* [Items listed in a dataset]
■ ■ ■ ■ ■
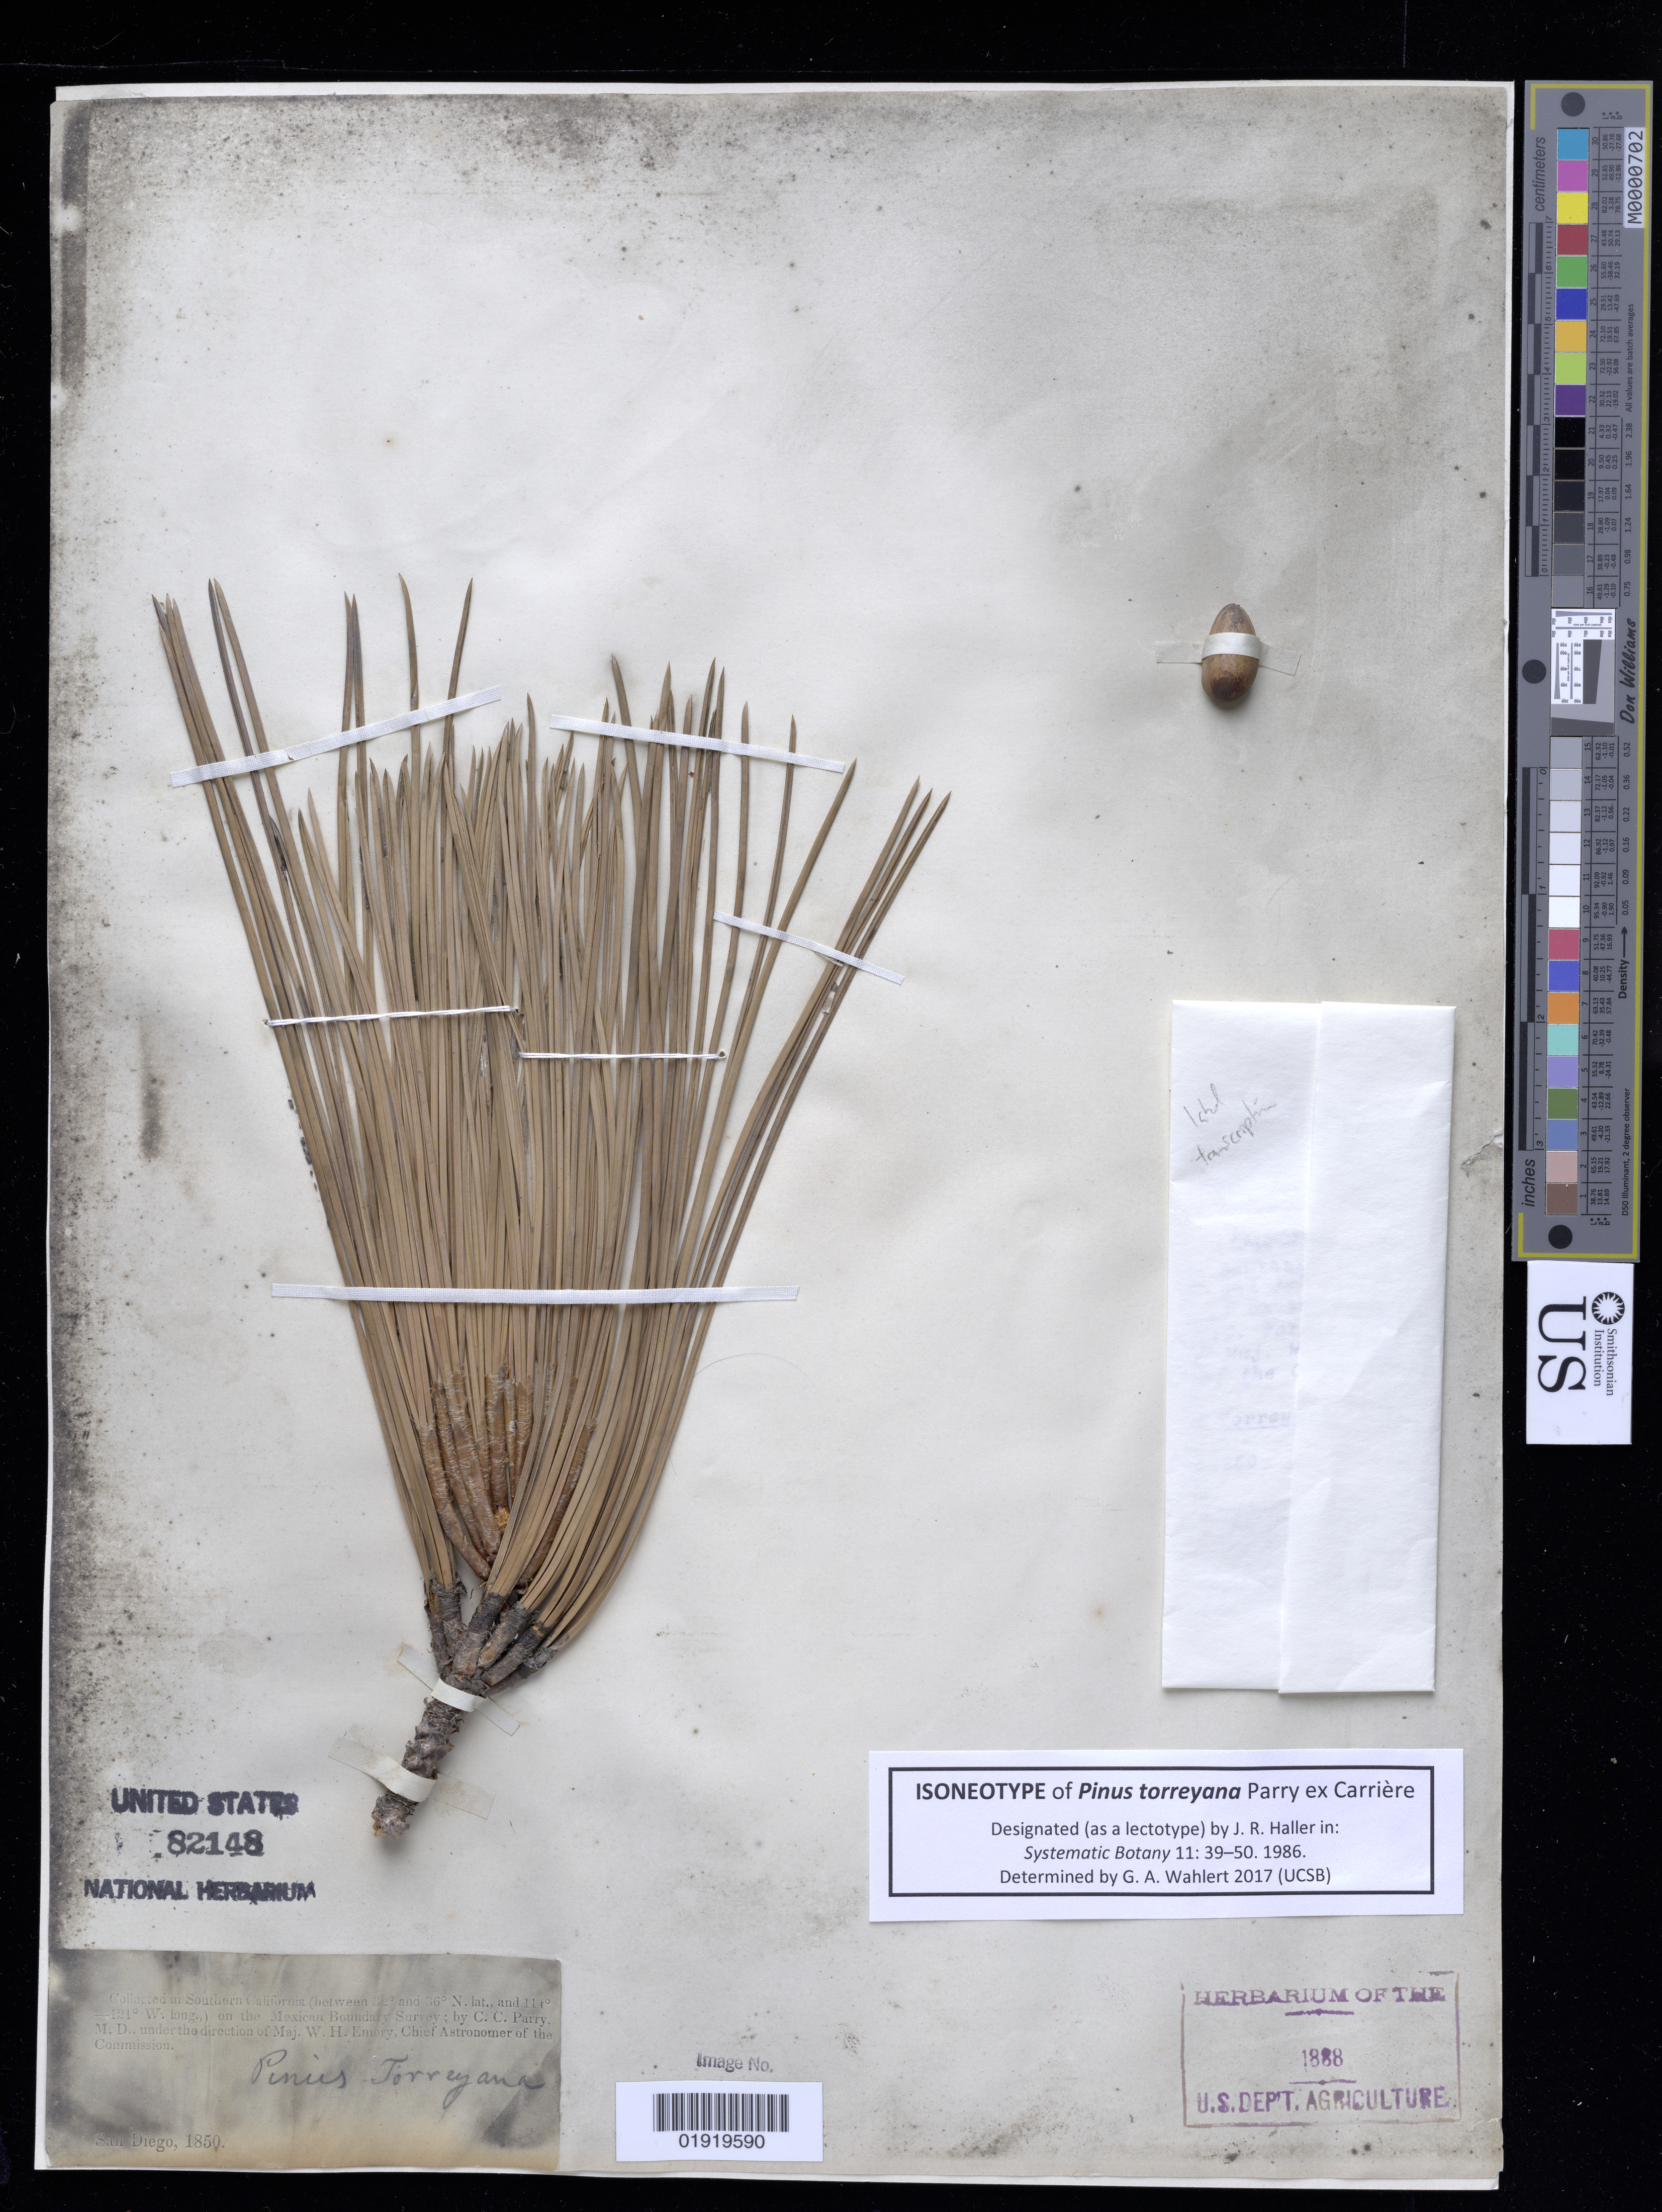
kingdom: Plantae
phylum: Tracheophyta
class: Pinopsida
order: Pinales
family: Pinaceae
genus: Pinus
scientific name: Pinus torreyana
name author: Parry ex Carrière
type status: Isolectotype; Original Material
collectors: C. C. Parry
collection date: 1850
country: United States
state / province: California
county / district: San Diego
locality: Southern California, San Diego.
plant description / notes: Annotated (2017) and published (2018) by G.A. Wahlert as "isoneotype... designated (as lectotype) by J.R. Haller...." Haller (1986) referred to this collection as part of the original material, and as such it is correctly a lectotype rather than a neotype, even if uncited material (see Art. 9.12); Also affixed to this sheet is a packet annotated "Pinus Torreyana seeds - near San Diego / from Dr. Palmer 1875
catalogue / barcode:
■ ■ ■ ■ ■
* [Required work]
Copy all of the data above line for line without changing anything, but leave the picture out of your copy.

* [Written response]
kingdom: Plantae
phylum: Tracheophyta
class: Pinopsida
order: Pinales
family: Pinaceae
genus: Pinus
scientific name: Pinus torreyana
name author: Parry ex Carrière
type status: Isolectotype; Original Material
collectors: C. C. Parry
collection date: 1850
country: United States
state / province: California
county / district: San Diego
locality: Southern California, San Diego.
plant description / notes: Annotated (2017) and published (2018) by G.A. Wahlert as "isoneotype... designated (as lectotype) by J.R. Haller...." Haller (1986) referred to this collection as part of the original material, and as such it is correctly a lectotype rather than a neotype, even if uncited material (see Art. 9.12); Also affixed to this sheet is a packet annotated "Pinus Torreyana seeds - near San Diego / from Dr. Palmer 1875
catalogue / barcode:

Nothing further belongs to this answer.